The EosFit-Pinc program provides an easy-to-use GUI for rapid calculations of inclusion pressures of minerals. It allows more flexibility than recently published programs and methods (e.g., Ashley et al. 2014; Kohn 2014) because the EoS are not built-in, but are provided to the program by the user. For quartz in garnet with Pinc < 0.3 GPa, all three programs predict entrapment conditions within ~50 bars. When Pinc is 1 GPa, the use of linear elasticity and the incorrect path for the relaxation calculation in other programs (Ashley et al. 2014; Kohn 2014) becomes significant and results in the entrapment conditions being under-estimated by more than 500 bars (0.05 GPa) at 800 °C compared to EosFit-Pinc. EosFit-Pinc is not restricted to calculating inclusion pressures when the host is at room conditions. For example, it can be used to calculate that a quartz inclusion (EoS from Angel et al. 2017) trapped inside an almandine garnet (Milani et al. 2015) on a pro-grade metamorphic path at 400 °C and 0.7 GPa only experiences a pressure of 1.8 GPa when the garnet reaches the conditions of the quartz=coesite phase boundary at 750 °C, 2.7 GPa. And when the host reaches conditions in the diamond stability field at ~4.4 GPa and 800 °C, the inclusion will be at 2.6 GPa. By contrast, by importing the rutile EoS from ds62 of Thermocalc (Holland and Powell 2011) one can calculate with EosFit-Pinc that a rutile inclusion trapped at the same conditions as the quartz exhibits pressures within 0.2 GPa of the external conditions on the same metamorphic path, as a consequence of the smaller contrast in bulk moduli between rutile and garnet.

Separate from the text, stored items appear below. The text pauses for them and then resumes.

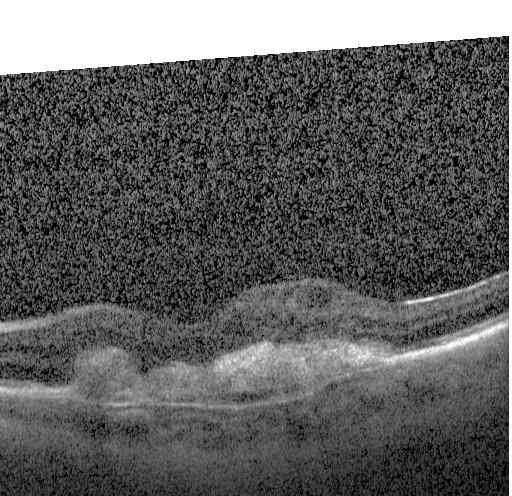
OCT B-scan showing a choroidal neovascular membrane.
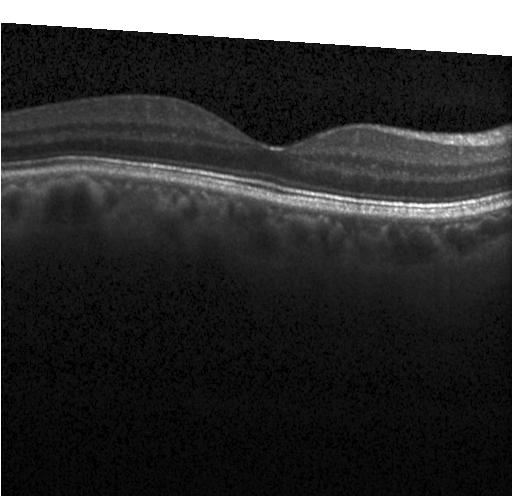

OCT scan showing no evidence of CNV, DME, or drusen.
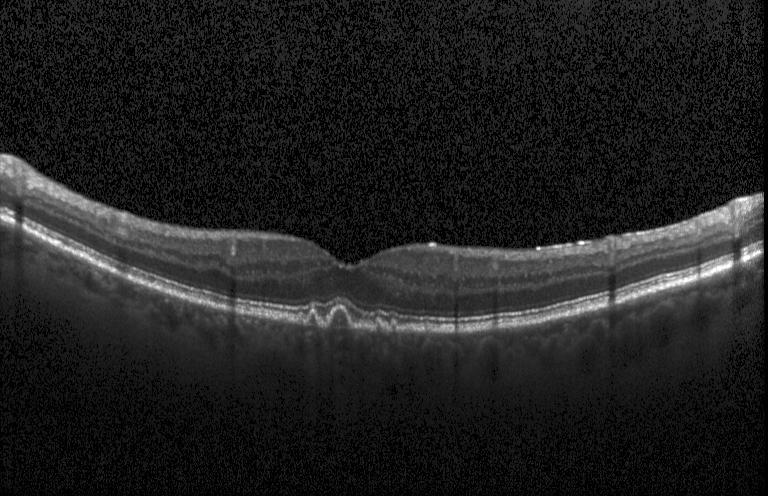

Spectral-domain optical coherence tomography, instrument: Heidelberg Spectralis, optical coherence tomography B-scan
Assessment: multiple drusen.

1Deposit item AM-17-96190, A full algebraic proof is provided in the Appendix. Deposit items are free to all readers and found on the MSA web site, via the specific issue's Table of Contents (go to http://www.minsocam.org/MSA/AmMin/TOC/2017/Sep2017_data/Sep2017_data.html).

Software development and analysis was supported by ERC starting grant 307322 to Fabrizio Nestola, and by the MIUR-SIR grant “MILE DEEp” (RBSI140351) to Matteo Alvaro. We thank Javier Gonzalez-Platas (La Laguna) for continuing collaboration and development of the CrysFML, and Frank Spear (RPI) and Kyle Ashley (Austin, Texas) for comparison calculations, detailed discussions, and helpful reviews.